To the 50. Birthday of Josef Eberle

[08.09.1951] It must have been 1926 at the beginning, when I found a letter in my mailbox to the "Sonntagszeitung" from Leipzig, with a nice, small, condensed font that I immediately liked. A young bookshop assistant named Josef Eberle offered a manuscript. I saw at once that he could do something that few writers can afford: the so-called little form. From then on, Tyll, which was Eberle's alias, was an employee of my "Sonntagszeitung". It soon turned out that he also knew how to express himself in verse. On the 2. May 1926 appeared as Tyll's first poem one "Ode to stupidity"which I still know by heart today, and whose first stanza, frankly, sometimes occurs to me:

"Let me wind wreaths around your pedestal
from immortelles and periwinkles.
Never will the omnipotence of your throne fade,
and to wrest the scepter from your hand
is hot but futile effort. "

In the late summer 1926 we saw each other for the first time when Tyll visited me on my editorial office on the third floor of Lange Strasse 18 in Stuttgart. He was inducted into our now existing 4 Ringelnatz club, which was at his member Willy Widmann in the "Alsatian tavern" used to meet, with or without Ringelnatz; and one day Eberle-Tyll also came with another coworker of the "Sonntagszeitung", my old friend Dr. Owlglass from Simplicissimus, together, to whom he was somehow congenial. I am still as pleased today that I have been able to establish the connection between the two, as well as the consciousness of having discovered the writer and poet Eberle twenty-five years ago so to speak. I do not know if I can assert that I have greatly supported him. Great fees could not pay the "Sonntagszeitung". Basically, that was probably more then er the giver, although at times he was somewhat lazy in poetry.

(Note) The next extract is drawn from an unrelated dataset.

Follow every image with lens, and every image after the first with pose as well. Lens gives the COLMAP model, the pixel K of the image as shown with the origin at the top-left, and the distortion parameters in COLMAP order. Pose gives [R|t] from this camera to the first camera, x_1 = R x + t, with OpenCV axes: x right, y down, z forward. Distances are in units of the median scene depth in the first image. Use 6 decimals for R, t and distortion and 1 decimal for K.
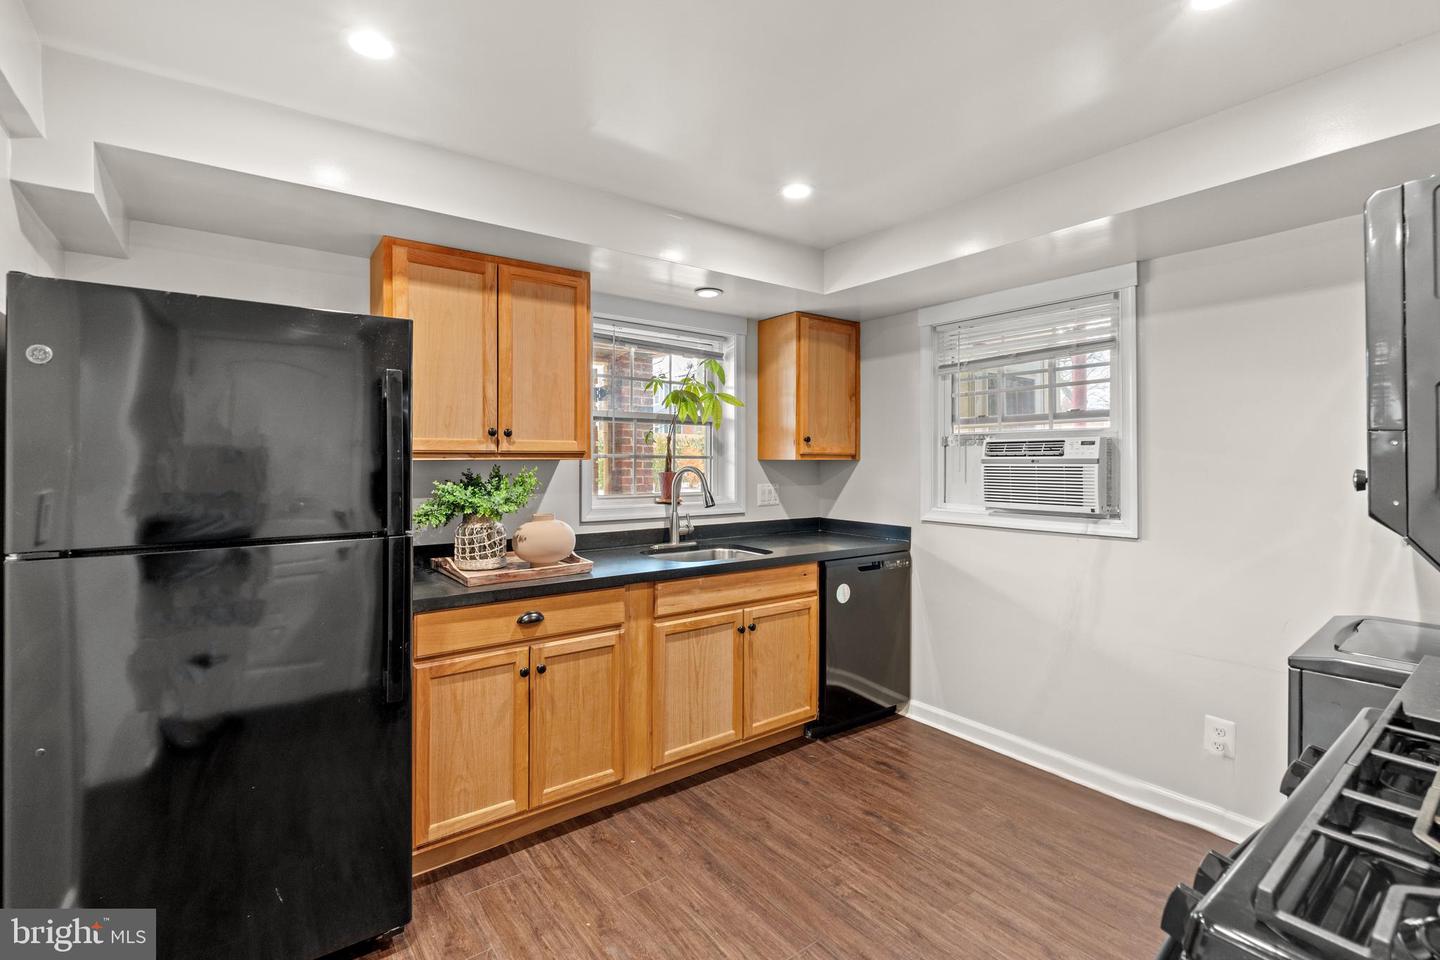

From a stay in Paris in the year 1927, which he had actually taken as a reporter of the "Sunday paper", he has z. B. except letters for money no line written. But then again, each number brought something of Tyll's, and the increasing circulation proved that his time-critical and satirical products made the readers as much pleasure as I did myself. There are magnificent things among them, which incidentally are partly up to date again today. A ribbon "Mild and wholesome" has appeared 1928 and probably great rarity, because in the Third Reich you should not have such a thing. In the second, it was not without danger to lead a pen so boldly opposed to the ruling powers, see "Ode to stupidity!" and yet we were only once in court - it was the woodhead thing - and getting away with 50 Mark.

Today, after both sides have survived Hitler, we are now back together and try, in a few words, to help prevent him from coming back.